I have just celebrated my 50th Birthday, and my husband made a speech about my working life and talked about how I had always been self-employed, and I realised from the age of 18 I have worked for myself.

The reason may be something to do with not liking being told what to do.

It got me thinking about my 32 years in business and what I have learnt, and I am definitely a person who learns the hard way. What would I say to my 18-year-old self, what advice would I give myself when I was just starting in business.

I interviewed Jill Miller for my last E-magazine. She said “your path in business isn’t a yellow brick road, it is paved with rocks and hazards and has lots of twists and turns” this resonated so much with me. It was also a relief to know that another businesswoman felt the same.

You start your business because of passion and excitement, but then you have to learn how to run a business, build a team, website analytics, marketing, budgets, Xero and the list goes on.

My biggest lesson has been you can’t do it all on your own. Building a team who each have different strengths has been the key to allowing my business to grow. I am so grateful to these amazing people around me.

I have learnt as you get older and allegedly wiser you don’t worry what others think, and this is very liberating. You stop making decisions based on other people and more about what is right for you. You are not going to please everybody in business, and that is ok.

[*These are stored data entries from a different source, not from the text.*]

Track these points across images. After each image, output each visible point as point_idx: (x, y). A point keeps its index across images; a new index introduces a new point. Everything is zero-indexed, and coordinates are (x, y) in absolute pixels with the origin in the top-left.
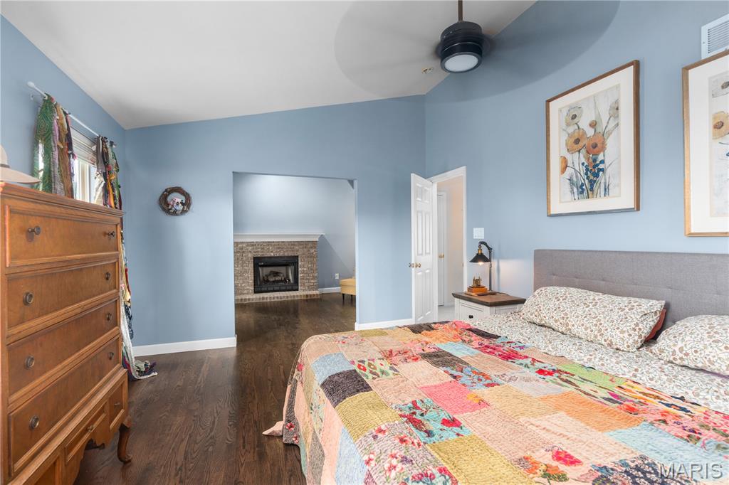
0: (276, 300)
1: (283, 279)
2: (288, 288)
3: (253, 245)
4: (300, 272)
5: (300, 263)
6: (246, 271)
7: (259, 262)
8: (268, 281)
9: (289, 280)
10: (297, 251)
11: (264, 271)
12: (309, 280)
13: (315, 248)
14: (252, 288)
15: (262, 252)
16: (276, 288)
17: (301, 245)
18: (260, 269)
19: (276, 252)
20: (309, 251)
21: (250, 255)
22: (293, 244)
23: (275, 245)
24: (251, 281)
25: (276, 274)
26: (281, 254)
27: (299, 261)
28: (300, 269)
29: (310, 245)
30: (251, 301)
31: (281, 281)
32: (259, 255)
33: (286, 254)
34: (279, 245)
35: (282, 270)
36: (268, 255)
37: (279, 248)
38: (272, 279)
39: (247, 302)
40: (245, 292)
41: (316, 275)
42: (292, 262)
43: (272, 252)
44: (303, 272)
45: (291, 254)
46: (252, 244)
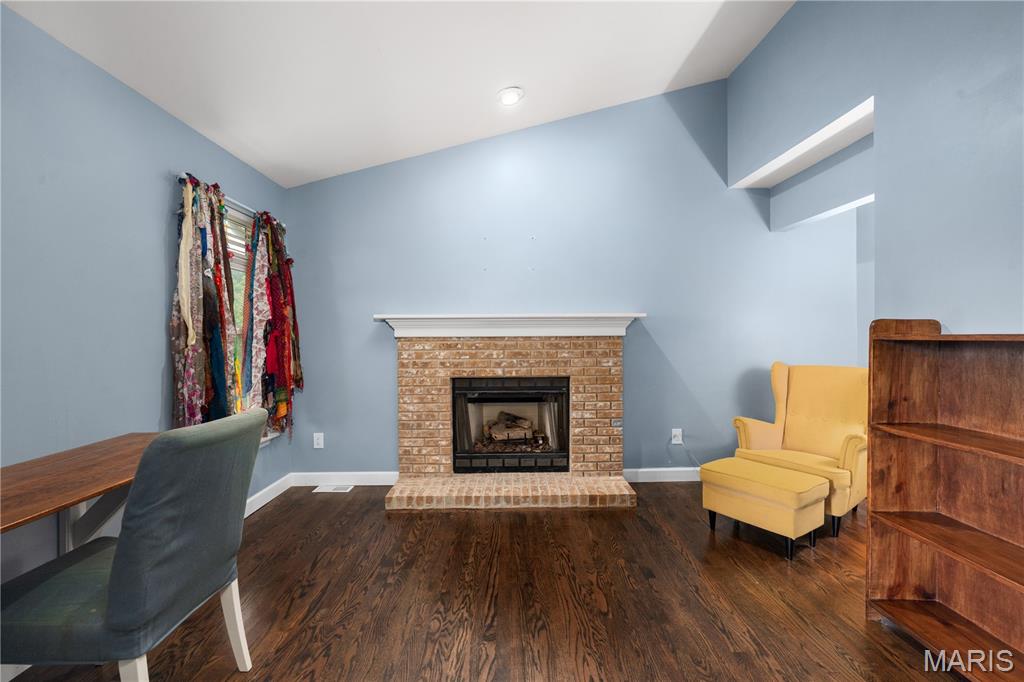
0: (503, 505)
1: (529, 435)
2: (541, 462)
3: (449, 347)
4: (572, 422)
5: (573, 398)
6: (431, 416)
7: (466, 391)
8: (491, 439)
9: (545, 439)
10: (566, 363)
11: (481, 416)
12: (597, 444)
13: (616, 354)
14: (447, 460)
15: (474, 365)
16: (509, 462)
17: (576, 346)
18: (471, 408)
19: (511, 365)
20: (598, 363)
21: (444, 374)
22: (555, 343)
23: (505, 348)
24: (446, 442)
25: (513, 421)
26: (523, 372)
27: (572, 391)
28: (573, 414)
29: (602, 347)
30: (434, 506)
31: (525, 441)
32: (466, 372)
33: (535, 372)
34: (516, 347)
35: (529, 411)
36: (488, 373)
37: (516, 355)
38: (500, 435)
39: (425, 506)
40: (430, 469)
41: (617, 430)
42: (552, 391)
43: (498, 365)
44: (582, 423)
45: (547, 371)
46: (446, 343)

Sharing my vision was another big lesson for me; everything was in my head. How could I expect people to support me and add to my vision when they didn’t understand it. So sharing my thoughts and plans with the group helps keep everybody working together and moving forward. And as a bonus gets all of that stuff out your head, making room for new ideas. On the other side of the coin sometimes you have an idea and your team don’t necessarily like it or get as excited as you do about it. This is where sometimes you have to trust your instinct and go for it.

Trusting your gut would be a piece of advice I would give my younger self, it’s pretty accurate. Every time I have gone against it, it has come back to bite me on the bum. Nowadays I don’t even question it, and if it doesn’t feel right, I will not override it.

Get a business mentor someone who isn’t afraid to kick you up the bum and makes you accountable, someone who isn’t emotionally involved and can give a different perspective.

Work/ life balance has been a hard one for me, and my body has paid the price. Stopping to have time out and recharge makes you much more productive, makes sense when you say it out loud but sometimes you are so in your business you can’t see it.

Surround yourself with positive, supportive people who want you to do well. This has been so important, and I’m afraid not everybody has your back and wants you to do well. The people who do are your lifesavers and make sure you let them know how grateful you are. This leads me to the appreciation of friends and family who are also affected by every decision you make.

Celebrate your wins before moving onto the next project, it’s important to reflect and appreciate the hard work of all concerned before pushing forward on the next project.

Finally laugh lots and always wear your big girl pants !!